» **Request**
Could you set down exactly the lines in the records below between the line holding "(tout le monde part en même temps), le" and the line holding "doit l’emporter sur", inclusive?

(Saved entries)
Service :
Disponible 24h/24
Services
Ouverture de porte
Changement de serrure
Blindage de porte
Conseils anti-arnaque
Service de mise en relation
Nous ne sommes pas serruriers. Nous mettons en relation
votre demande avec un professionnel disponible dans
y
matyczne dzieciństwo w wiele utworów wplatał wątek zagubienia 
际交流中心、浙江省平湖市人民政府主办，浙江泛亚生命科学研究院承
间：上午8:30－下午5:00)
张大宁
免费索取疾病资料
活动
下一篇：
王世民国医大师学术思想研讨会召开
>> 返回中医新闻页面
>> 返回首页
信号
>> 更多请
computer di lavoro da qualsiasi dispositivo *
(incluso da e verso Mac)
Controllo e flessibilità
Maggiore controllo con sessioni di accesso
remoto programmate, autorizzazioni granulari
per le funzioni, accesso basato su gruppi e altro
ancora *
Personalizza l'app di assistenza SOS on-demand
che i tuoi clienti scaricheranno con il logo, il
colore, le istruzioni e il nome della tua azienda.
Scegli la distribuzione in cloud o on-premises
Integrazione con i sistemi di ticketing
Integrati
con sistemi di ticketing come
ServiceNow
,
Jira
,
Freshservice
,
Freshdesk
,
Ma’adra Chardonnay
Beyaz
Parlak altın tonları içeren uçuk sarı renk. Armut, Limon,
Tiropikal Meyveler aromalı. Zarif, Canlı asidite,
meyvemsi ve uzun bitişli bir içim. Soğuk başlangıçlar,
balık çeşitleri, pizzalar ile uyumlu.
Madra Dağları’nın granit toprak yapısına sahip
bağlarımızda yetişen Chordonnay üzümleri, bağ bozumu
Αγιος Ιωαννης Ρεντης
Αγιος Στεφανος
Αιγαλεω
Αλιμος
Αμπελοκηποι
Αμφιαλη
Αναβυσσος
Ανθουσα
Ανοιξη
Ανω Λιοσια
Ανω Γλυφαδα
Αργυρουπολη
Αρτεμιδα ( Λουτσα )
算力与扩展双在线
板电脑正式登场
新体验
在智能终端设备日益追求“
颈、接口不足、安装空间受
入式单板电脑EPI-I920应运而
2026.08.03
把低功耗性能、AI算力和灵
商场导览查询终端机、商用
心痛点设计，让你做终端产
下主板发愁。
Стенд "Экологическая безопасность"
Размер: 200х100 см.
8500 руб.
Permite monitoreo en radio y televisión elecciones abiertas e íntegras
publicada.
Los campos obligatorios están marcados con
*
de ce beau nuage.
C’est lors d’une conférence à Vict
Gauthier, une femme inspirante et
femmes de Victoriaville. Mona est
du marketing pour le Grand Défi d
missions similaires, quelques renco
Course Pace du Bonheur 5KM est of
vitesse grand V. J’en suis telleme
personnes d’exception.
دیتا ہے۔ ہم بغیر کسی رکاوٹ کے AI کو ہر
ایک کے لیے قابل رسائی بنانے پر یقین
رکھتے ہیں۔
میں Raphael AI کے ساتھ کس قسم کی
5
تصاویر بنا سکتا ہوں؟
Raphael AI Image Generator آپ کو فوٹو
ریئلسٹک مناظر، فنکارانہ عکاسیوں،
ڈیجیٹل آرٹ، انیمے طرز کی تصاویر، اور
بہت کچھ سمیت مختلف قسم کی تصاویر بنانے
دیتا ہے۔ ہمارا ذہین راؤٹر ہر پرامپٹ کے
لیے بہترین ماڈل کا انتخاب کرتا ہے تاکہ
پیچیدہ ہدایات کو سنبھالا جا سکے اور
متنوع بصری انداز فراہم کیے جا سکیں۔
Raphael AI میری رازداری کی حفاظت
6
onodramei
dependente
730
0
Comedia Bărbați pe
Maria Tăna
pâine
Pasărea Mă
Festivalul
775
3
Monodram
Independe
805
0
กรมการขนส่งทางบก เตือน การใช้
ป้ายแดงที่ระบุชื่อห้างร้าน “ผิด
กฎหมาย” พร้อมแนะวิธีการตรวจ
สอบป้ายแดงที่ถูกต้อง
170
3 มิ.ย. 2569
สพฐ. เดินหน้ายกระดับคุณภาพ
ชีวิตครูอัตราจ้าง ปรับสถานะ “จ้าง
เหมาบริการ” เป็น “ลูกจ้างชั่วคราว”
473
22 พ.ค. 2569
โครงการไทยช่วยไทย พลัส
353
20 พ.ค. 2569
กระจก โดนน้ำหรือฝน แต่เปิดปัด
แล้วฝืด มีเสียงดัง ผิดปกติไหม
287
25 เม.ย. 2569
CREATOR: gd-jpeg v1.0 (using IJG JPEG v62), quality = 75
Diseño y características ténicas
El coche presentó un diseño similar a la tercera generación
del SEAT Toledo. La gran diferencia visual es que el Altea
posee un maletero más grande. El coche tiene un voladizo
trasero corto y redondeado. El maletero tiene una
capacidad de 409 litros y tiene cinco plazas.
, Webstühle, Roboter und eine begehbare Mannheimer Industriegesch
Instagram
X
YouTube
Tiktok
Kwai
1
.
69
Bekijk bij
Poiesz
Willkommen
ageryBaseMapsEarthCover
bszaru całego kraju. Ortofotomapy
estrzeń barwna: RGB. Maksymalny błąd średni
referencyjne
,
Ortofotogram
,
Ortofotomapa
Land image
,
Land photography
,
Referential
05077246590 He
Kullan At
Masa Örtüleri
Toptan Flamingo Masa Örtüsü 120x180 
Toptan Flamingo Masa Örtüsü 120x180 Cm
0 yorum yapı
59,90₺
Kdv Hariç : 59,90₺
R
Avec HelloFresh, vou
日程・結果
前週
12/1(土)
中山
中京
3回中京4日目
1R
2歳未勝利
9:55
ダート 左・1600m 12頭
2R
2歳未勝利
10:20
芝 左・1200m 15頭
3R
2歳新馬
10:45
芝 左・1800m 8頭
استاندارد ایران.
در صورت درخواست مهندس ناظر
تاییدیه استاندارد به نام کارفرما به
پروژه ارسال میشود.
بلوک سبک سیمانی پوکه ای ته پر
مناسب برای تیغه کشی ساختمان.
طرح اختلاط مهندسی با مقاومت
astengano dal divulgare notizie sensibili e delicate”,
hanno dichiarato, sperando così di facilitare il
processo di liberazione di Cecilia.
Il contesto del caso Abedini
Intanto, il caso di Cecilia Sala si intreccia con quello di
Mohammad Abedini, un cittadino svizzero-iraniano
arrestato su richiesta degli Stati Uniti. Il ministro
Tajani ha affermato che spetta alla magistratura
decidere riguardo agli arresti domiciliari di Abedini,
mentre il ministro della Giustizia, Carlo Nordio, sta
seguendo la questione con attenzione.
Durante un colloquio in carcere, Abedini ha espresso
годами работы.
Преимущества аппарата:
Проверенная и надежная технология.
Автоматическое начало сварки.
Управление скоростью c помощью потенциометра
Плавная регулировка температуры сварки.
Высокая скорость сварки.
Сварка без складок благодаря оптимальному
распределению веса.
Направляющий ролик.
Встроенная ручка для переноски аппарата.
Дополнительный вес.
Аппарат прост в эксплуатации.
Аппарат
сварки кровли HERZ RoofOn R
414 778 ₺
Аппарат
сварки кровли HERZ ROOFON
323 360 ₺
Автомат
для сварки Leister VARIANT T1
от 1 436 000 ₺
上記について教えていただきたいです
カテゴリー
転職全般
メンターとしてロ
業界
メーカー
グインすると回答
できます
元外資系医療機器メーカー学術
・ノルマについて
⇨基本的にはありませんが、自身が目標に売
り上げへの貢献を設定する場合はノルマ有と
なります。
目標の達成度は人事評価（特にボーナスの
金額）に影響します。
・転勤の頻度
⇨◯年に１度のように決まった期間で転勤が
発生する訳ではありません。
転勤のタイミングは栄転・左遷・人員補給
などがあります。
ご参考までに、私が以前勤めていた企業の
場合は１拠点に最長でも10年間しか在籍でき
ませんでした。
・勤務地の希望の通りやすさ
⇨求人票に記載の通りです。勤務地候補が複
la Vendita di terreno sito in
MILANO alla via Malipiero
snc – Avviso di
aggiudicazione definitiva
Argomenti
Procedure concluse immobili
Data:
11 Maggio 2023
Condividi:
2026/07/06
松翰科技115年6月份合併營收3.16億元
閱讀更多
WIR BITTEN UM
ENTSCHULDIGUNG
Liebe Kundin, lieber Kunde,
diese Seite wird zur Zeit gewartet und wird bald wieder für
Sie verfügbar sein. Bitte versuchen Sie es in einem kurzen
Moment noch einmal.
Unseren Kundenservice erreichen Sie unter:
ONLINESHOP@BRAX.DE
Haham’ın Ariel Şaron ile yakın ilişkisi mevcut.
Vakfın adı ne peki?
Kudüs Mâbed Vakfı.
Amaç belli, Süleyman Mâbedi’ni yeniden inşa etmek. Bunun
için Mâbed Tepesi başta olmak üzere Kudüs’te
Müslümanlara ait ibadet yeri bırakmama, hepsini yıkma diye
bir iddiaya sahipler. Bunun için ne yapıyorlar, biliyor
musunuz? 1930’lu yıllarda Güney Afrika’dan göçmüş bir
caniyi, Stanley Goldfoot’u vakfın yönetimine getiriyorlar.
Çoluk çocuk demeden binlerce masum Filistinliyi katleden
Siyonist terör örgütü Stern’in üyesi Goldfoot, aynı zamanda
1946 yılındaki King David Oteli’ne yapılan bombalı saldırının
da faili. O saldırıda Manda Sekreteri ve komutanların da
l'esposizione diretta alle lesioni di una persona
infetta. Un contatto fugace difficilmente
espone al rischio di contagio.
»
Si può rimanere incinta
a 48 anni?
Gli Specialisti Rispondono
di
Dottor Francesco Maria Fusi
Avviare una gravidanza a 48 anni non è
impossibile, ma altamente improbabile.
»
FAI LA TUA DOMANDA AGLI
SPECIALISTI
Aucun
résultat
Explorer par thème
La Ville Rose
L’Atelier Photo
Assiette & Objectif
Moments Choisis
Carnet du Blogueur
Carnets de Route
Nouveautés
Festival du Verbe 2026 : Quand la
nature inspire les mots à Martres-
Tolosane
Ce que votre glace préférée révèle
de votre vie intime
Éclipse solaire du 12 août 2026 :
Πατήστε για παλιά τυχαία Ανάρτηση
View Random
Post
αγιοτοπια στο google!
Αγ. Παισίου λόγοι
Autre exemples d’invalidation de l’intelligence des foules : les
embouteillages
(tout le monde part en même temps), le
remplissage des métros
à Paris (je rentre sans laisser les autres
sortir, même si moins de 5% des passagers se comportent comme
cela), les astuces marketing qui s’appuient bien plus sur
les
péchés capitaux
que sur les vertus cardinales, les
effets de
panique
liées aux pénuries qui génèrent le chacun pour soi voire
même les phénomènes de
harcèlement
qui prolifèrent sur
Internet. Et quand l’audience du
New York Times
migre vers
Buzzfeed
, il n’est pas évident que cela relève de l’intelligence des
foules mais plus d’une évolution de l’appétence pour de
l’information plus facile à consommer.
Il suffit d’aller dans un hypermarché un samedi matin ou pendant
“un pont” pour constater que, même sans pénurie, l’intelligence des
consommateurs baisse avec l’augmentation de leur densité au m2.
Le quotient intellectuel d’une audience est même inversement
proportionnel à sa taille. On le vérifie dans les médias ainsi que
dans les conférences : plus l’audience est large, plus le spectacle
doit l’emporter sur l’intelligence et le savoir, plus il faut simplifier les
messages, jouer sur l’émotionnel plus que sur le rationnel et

» **Solution to this task**
(tout le monde part en même temps), le
remplissage des métros
à Paris (je rentre sans laisser les autres
sortir, même si moins de 5% des passagers se comportent comme
cela), les astuces marketing qui s’appuient bien plus sur
les
péchés capitaux
que sur les vertus cardinales, les
effets de
panique
liées aux pénuries qui génèrent le chacun pour soi voire
même les phénomènes de
harcèlement
qui prolifèrent sur
Internet. Et quand l’audience du
New York Times
migre vers
Buzzfeed
, il n’est pas évident que cela relève de l’intelligence des
foules mais plus d’une évolution de l’appétence pour de
l’information plus facile à consommer.
Il suffit d’aller dans un hypermarché un samedi matin ou pendant
“un pont” pour constater que, même sans pénurie, l’intelligence des
consommateurs baisse avec l’augmentation de leur densité au m2.
Le quotient intellectuel d’une audience est même inversement
proportionnel à sa taille. On le vérifie dans les médias ainsi que
dans les conférences : plus l’audience est large, plus le spectacle
doit l’emporter sur l’intelligence et le savoir, plus il faut simplifier les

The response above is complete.